During a visit to Cairo, Carter used some of the harshest language he has ever invoked in reference to his successor.
Carter told a group of businessmen and diplomats that Reagan "is more inclined to form a contra army to overthrow the Sandinistas (in Nicaragua) or inject the Marines into Lebanon or use American battleships to shell villages around Beirut" than to seek negotiated settlements to problems.
The former President also faulted Reagan for the "missing leadership" in Washington and said Middle East leaders lacked "courage, tenacity and dedication" in allowing the Middle East peace process to founder.
Carter, who was instrumental in arranging an Egyptian-Israeli peace treaty before leaving office in 1981, was the target of repeated attacks from Reagan during the 1980 election campaign for his handling of the Iranian hostage crisis.
Lambasted on Panama Canal
Reagan also had lambasted Carter on the Panama Canal treaties and for seeking ratification of the SALT II arms control treaty.

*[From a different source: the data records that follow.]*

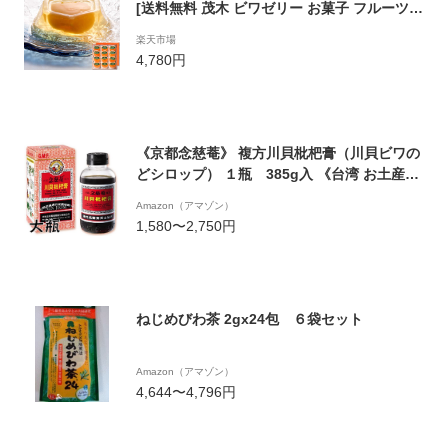
[送料無料 茂木 ビワゼリー お菓子 フルーツ
セット 果物 果実 まるごと 名物 特産品 お土
楽天市場
産 国産 高級ゼリー びわぜりー 枇杷 常温] TO
4,780円
96
《京都念慈菴》 複方川貝枇杷膏（川貝ビワの
どシロップ） １瓶 385g入 《台湾 お土産》
[並行輸入品]
Amazon（アマゾン）
1,580〜2,750円
ねじめびわ茶 2gx24包 ６袋セット
Amazon（アマゾン）
4,644〜4,796円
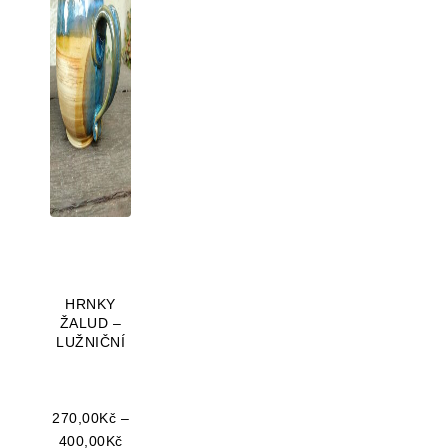
HRNKY
ŽALUD –
LUŽNIČNÍ
270,00
Kč
–
Rozpětí cen: 270,00Kč až 400,00Kč
400,00
Kč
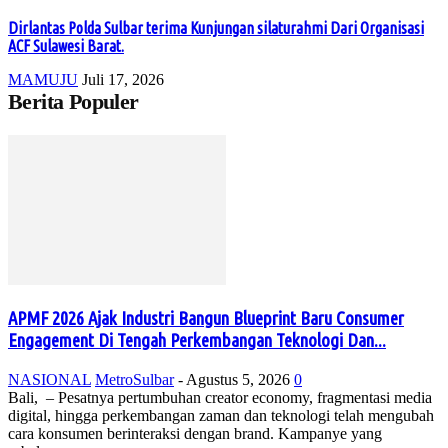
Dirlantas Polda Sulbar terima Kunjungan silaturahmi Dari Organisasi
ACF Sulawesi Barat.
MAMUJU
Juli 17, 2026
Berita Populer
APMF 2026 Ajak Industri Bangun Blueprint Baru Consumer
Engagement Di Tengah Perkembangan Teknologi Dan...
NASIONAL
MetroSulbar
-
Agustus 5, 2026
0
Bali, – Pesatnya pertumbuhan creator economy, fragmentasi media
digital, hingga perkembangan zaman dan teknologi telah mengubah
cara konsumen berinteraksi dengan brand. Kampanye yang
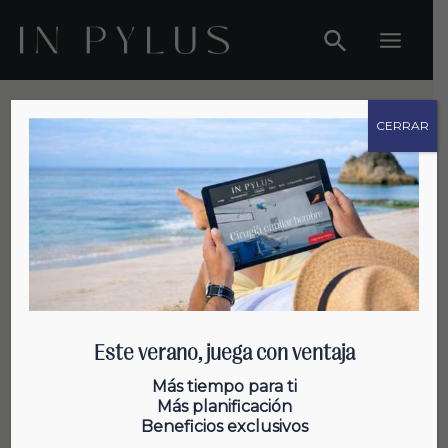
Ir
al
Main
contenido
Menu
CERRAR
Salud Capilar
Este verano, juega con ventaja
¿Puedo exponerme al sol tras un
Más tiempo para ti
Más planificación
trasplante capilar?
Beneficios exclusivos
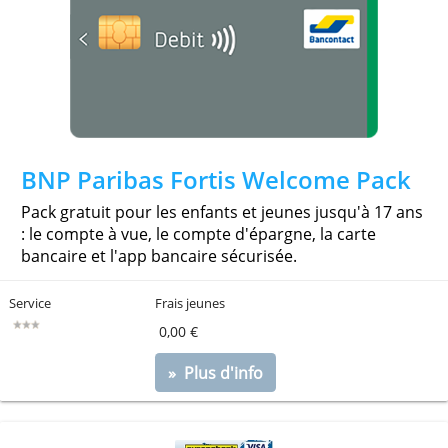
Avec une carte bancaire et des avantages. A gére
online, en mobile ou à l'agence.
Service
Frais jeunes
0,00 €
» Plus d'info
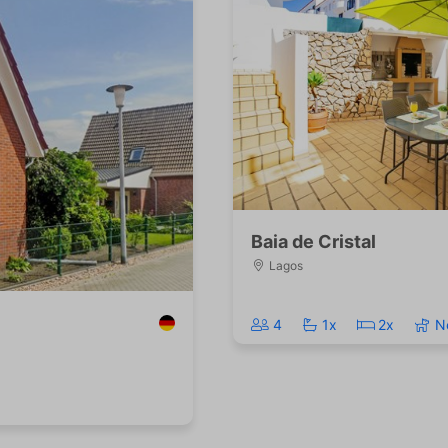
Baia de Cristal
Lagos
4
1x
2x
N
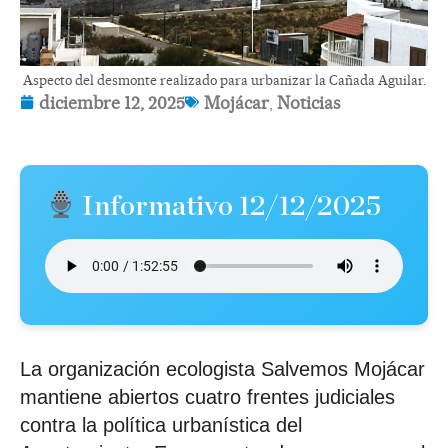
Aspecto del desmonte realizado para urbanizar la Cañada Aguilar.
diciembre 12, 2025
Mojácar
,
Noticias
Informativo 12/12/2025
La organización ecologista Salvemos Mojácar
mantiene abiertos cuatro frentes judiciales
contra la política urbanística del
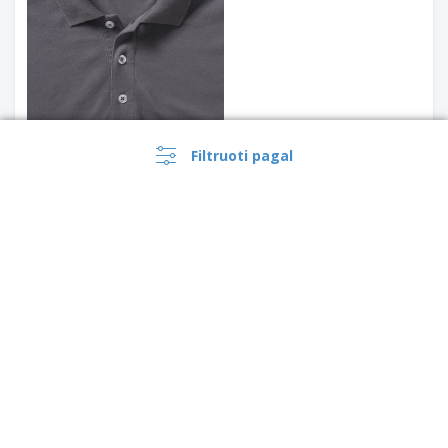
Filtruoti pagal
Fruit of the Loom | Vyriški
original polo marškinėliai
Fruit of the Loom | Premium
Polo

Asked why Reagan never held back his criticism of a sitting President, while the Administration believed Carter should now remain silent, Fitzwater argued that the subject of the Middle East peace process was "a delicate area."
The spokesman also took sharp issue with Carter's assertion that Reagan had failed to come up with a plan to calm the situation in the Middle East.
"The Administration has demonstrated a continuing diplomatic effort in the Middle East since the beginning of the Administration," Fitzwater said, adding that Reagan has sent Assistant Secretary of State Richard Murphy to the Middle East numerous times to pursue peace in the region.
Neglecting Channels 'Not True'
"It is simply not true that this Administration is neglecting diplomatic channels," he said.
Fitzwater acknowledged that while Reagan had no specific major gains that compared to Carter's Israeli-Egyptian Camp David accord, that did not mean the President has not tried.
Asked whether the White House believed that a former President should not criticize a sitting President, Fitzwater replied, "That's it."
Queried whether the Administration was disturbed that Carter had criticized Reagan during a foreign visit, the spokesman shot back, "My beef is that he criticizes Ronald Reagan."